Problem: Repeat every record below exactly as it appears.

Information shown:
::::

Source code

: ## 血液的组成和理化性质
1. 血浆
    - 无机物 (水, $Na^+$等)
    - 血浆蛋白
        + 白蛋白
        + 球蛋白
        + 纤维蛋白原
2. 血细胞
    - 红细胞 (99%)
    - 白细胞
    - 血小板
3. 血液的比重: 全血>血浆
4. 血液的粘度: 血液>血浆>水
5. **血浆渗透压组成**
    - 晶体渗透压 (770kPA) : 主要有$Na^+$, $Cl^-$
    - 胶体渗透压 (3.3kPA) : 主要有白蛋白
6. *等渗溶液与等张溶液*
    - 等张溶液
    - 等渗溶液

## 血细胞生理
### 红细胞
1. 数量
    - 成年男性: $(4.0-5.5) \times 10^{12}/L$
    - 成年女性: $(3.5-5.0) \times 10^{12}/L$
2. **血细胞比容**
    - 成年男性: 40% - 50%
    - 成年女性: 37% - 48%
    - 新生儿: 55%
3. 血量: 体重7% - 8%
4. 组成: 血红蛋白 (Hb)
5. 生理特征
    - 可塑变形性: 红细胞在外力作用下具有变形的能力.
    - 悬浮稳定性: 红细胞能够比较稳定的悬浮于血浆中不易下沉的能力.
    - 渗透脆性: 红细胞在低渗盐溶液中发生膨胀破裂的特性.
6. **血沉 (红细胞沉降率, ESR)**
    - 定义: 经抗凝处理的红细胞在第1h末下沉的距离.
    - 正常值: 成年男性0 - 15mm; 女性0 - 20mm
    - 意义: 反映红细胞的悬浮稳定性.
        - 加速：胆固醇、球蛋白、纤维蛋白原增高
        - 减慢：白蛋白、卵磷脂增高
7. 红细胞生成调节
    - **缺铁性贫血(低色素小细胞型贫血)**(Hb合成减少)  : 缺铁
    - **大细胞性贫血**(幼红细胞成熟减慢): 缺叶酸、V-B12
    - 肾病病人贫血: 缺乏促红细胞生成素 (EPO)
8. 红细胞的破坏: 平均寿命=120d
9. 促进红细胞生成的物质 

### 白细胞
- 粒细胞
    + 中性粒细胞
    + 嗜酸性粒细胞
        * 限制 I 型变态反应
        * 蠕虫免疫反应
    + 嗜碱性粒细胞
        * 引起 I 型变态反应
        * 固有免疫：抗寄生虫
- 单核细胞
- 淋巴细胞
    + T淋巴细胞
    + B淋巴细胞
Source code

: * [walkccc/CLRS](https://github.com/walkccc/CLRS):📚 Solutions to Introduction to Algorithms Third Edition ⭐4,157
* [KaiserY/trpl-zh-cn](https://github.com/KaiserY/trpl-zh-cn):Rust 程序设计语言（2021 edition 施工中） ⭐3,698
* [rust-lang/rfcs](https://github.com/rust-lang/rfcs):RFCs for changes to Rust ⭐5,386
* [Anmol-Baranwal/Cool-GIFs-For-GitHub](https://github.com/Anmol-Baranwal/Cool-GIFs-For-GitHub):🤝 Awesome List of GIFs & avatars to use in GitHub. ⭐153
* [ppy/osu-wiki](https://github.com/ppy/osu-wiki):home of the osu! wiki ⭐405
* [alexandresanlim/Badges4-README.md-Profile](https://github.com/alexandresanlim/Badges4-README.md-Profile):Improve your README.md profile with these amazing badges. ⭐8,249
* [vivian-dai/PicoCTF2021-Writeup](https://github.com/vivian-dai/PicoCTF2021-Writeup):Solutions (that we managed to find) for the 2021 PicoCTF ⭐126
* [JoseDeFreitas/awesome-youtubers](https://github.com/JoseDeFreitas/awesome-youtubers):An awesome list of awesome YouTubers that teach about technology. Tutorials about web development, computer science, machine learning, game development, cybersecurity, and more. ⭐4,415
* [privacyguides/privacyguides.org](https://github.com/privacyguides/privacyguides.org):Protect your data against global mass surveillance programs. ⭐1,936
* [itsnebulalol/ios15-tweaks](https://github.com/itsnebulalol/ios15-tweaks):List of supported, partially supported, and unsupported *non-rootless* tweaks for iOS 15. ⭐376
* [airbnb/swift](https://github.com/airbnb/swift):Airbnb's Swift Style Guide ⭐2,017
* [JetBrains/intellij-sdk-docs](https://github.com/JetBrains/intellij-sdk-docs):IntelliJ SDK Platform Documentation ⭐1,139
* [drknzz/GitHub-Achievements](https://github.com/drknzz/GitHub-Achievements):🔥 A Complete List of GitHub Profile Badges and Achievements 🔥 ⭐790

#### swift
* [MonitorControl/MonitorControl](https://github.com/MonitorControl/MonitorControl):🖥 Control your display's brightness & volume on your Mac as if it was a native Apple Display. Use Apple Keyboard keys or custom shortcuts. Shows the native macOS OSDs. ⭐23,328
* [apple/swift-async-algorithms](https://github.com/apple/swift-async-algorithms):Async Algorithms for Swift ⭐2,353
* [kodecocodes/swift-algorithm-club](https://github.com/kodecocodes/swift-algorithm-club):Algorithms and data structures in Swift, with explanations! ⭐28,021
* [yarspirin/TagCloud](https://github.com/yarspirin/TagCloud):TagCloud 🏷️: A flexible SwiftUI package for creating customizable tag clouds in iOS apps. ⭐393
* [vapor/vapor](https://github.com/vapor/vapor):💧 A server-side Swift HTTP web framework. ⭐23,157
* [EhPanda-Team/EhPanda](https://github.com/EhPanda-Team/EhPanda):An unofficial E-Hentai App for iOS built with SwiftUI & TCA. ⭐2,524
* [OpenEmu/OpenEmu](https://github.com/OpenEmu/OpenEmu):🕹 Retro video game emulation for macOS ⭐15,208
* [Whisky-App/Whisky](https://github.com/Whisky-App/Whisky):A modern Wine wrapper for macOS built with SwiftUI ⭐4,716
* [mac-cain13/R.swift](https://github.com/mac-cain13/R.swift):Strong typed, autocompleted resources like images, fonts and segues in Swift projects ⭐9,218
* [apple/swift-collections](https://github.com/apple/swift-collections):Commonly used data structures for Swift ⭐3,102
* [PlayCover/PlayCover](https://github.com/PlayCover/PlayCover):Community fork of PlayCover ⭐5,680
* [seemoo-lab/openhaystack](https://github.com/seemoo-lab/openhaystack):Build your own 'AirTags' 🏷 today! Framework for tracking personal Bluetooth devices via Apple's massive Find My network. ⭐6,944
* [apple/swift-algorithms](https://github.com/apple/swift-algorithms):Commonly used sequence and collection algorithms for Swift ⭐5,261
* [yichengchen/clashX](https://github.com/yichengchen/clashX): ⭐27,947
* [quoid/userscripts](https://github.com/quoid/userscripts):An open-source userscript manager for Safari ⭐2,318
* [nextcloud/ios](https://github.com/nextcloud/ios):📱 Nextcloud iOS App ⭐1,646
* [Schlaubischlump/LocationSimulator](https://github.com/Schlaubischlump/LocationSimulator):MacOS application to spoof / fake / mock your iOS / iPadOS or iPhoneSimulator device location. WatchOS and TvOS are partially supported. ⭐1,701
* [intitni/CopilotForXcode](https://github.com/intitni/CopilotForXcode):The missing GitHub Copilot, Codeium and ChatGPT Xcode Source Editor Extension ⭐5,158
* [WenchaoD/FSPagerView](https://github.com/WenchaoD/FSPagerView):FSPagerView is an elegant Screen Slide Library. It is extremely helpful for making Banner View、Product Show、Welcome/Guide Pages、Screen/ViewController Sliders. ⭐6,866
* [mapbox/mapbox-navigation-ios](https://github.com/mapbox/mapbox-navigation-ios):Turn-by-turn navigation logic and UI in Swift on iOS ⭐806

::::

Result of the task:
Source code

: ## 血液的组成和理化性质
1. 血浆
    - 无机物 (水, $Na^+$等)
    - 血浆蛋白
        + 白蛋白
        + 球蛋白
        + 纤维蛋白原
2. 血细胞
    - 红细胞 (99%)
    - 白细胞
    - 血小板
3. 血液的比重: 全血>血浆
4. 血液的粘度: 血液>血浆>水
5. **血浆渗透压组成**
    - 晶体渗透压 (770kPA) : 主要有$Na^+$, $Cl^-$
    - 胶体渗透压 (3.3kPA) : 主要有白蛋白
6. *等渗溶液与等张溶液*
    - 等张溶液
    - 等渗溶液

## 血细胞生理
### 红细胞
1. 数量
    - 成年男性: $(4.0-5.5) \times 10^{12}/L$
    - 成年女性: $(3.5-5.0) \times 10^{12}/L$
2. **血细胞比容**
    - 成年男性: 40% - 50%
    - 成年女性: 37% - 48%
    - 新生儿: 55%
3. 血量: 体重7% - 8%
4. 组成: 血红蛋白 (Hb)
5. 生理特征
    - 可塑变形性: 红细胞在外力作用下具有变形的能力.
    - 悬浮稳定性: 红细胞能够比较稳定的悬浮于血浆中不易下沉的能力.
    - 渗透脆性: 红细胞在低渗盐溶液中发生膨胀破裂的特性.
6. **血沉 (红细胞沉降率, ESR)**
    - 定义: 经抗凝处理的红细胞在第1h末下沉的距离.
    - 正常值: 成年男性0 - 15mm; 女性0 - 20mm
    - 意义: 反映红细胞的悬浮稳定性.
        - 加速：胆固醇、球蛋白、纤维蛋白原增高
        - 减慢：白蛋白、卵磷脂增高
7. 红细胞生成调节
    - **缺铁性贫血(低色素小细胞型贫血)**(Hb合成减少)  : 缺铁
    - **大细胞性贫血**(幼红细胞成熟减慢): 缺叶酸、V-B12
    - 肾病病人贫血: 缺乏促红细胞生成素 (EPO)
8. 红细胞的破坏: 平均寿命=120d
9. 促进红细胞生成的物质 

### 白细胞
- 粒细胞
    + 中性粒细胞
    + 嗜酸性粒细胞
        * 限制 I 型变态反应
        * 蠕虫免疫反应
    + 嗜碱性粒细胞
        * 引起 I 型变态反应
        * 固有免疫：抗寄生虫
- 单核细胞
- 淋巴细胞
    + T淋巴细胞
    + B淋巴细胞
Source code

: * [walkccc/CLRS](https://github.com/walkccc/CLRS):📚 Solutions to Introduction to Algorithms Third Edition ⭐4,157
* [KaiserY/trpl-zh-cn](https://github.com/KaiserY/trpl-zh-cn):Rust 程序设计语言（2021 edition 施工中） ⭐3,698
* [rust-lang/rfcs](https://github.com/rust-lang/rfcs):RFCs for changes to Rust ⭐5,386
* [Anmol-Baranwal/Cool-GIFs-For-GitHub](https://github.com/Anmol-Baranwal/Cool-GIFs-For-GitHub):🤝 Awesome List of GIFs & avatars to use in GitHub. ⭐153
* [ppy/osu-wiki](https://github.com/ppy/osu-wiki):home of the osu! wiki ⭐405
* [alexandresanlim/Badges4-README.md-Profile](https://github.com/alexandresanlim/Badges4-README.md-Profile):Improve your README.md profile with these amazing badges. ⭐8,249
* [vivian-dai/PicoCTF2021-Writeup](https://github.com/vivian-dai/PicoCTF2021-Writeup):Solutions (that we managed to find) for the 2021 PicoCTF ⭐126
* [JoseDeFreitas/awesome-youtubers](https://github.com/JoseDeFreitas/awesome-youtubers):An awesome list of awesome YouTubers that teach about technology. Tutorials about web development, computer science, machine learning, game development, cybersecurity, and more. ⭐4,415
* [privacyguides/privacyguides.org](https://github.com/privacyguides/privacyguides.org):Protect your data against global mass surveillance programs. ⭐1,936
* [itsnebulalol/ios15-tweaks](https://github.com/itsnebulalol/ios15-tweaks):List of supported, partially supported, and unsupported *non-rootless* tweaks for iOS 15. ⭐376
* [airbnb/swift](https://github.com/airbnb/swift):Airbnb's Swift Style Guide ⭐2,017
* [JetBrains/intellij-sdk-docs](https://github.com/JetBrains/intellij-sdk-docs):IntelliJ SDK Platform Documentation ⭐1,139
* [drknzz/GitHub-Achievements](https://github.com/drknzz/GitHub-Achievements):🔥 A Complete List of GitHub Profile Badges and Achievements 🔥 ⭐790

#### swift
* [MonitorControl/MonitorControl](https://github.com/MonitorControl/MonitorControl):🖥 Control your display's brightness & volume on your Mac as if it was a native Apple Display. Use Apple Keyboard keys or custom shortcuts. Shows the native macOS OSDs. ⭐23,328
* [apple/swift-async-algorithms](https://github.com/apple/swift-async-algorithms):Async Algorithms for Swift ⭐2,353
* [kodecocodes/swift-algorithm-club](https://github.com/kodecocodes/swift-algorithm-club):Algorithms and data structures in Swift, with explanations! ⭐28,021
* [yarspirin/TagCloud](https://github.com/yarspirin/TagCloud):TagCloud 🏷️: A flexible SwiftUI package for creating customizable tag clouds in iOS apps. ⭐393
* [vapor/vapor](https://github.com/vapor/vapor):💧 A server-side Swift HTTP web framework. ⭐23,157
* [EhPanda-Team/EhPanda](https://github.com/EhPanda-Team/EhPanda):An unofficial E-Hentai App for iOS built with SwiftUI & TCA. ⭐2,524
* [OpenEmu/OpenEmu](https://github.com/OpenEmu/OpenEmu):🕹 Retro video game emulation for macOS ⭐15,208
* [Whisky-App/Whisky](https://github.com/Whisky-App/Whisky):A modern Wine wrapper for macOS built with SwiftUI ⭐4,716
* [mac-cain13/R.swift](https://github.com/mac-cain13/R.swift):Strong typed, autocompleted resources like images, fonts and segues in Swift projects ⭐9,218
* [apple/swift-collections](https://github.com/apple/swift-collections):Commonly used data structures for Swift ⭐3,102
* [PlayCover/PlayCover](https://github.com/PlayCover/PlayCover):Community fork of PlayCover ⭐5,680
* [seemoo-lab/openhaystack](https://github.com/seemoo-lab/openhaystack):Build your own 'AirTags' 🏷 today! Framework for tracking personal Bluetooth devices via Apple's massive Find My network. ⭐6,944
* [apple/swift-algorithms](https://github.com/apple/swift-algorithms):Commonly used sequence and collection algorithms for Swift ⭐5,261
* [yichengchen/clashX](https://github.com/yichengchen/clashX): ⭐27,947
* [quoid/userscripts](https://github.com/quoid/userscripts):An open-source userscript manager for Safari ⭐2,318
* [nextcloud/ios](https://github.com/nextcloud/ios):📱 Nextcloud iOS App ⭐1,646
* [Schlaubischlump/LocationSimulator](https://github.com/Schlaubischlump/LocationSimulator):MacOS application to spoof / fake / mock your iOS / iPadOS or iPhoneSimulator device location. WatchOS and TvOS are partially supported. ⭐1,701
* [intitni/CopilotForXcode](https://github.com/intitni/CopilotForXcode):The missing GitHub Copilot, Codeium and ChatGPT Xcode Source Editor Extension ⭐5,158
* [WenchaoD/FSPagerView](https://github.com/WenchaoD/FSPagerView):FSPagerView is an elegant Screen Slide Library. It is extremely helpful for making Banner View、Product Show、Welcome/Guide Pages、Screen/ViewController Sliders. ⭐6,866
* [mapbox/mapbox-navigation-ios](https://github.com/mapbox/mapbox-navigation-ios):Turn-by-turn navigation logic and UI in Swift on iOS ⭐806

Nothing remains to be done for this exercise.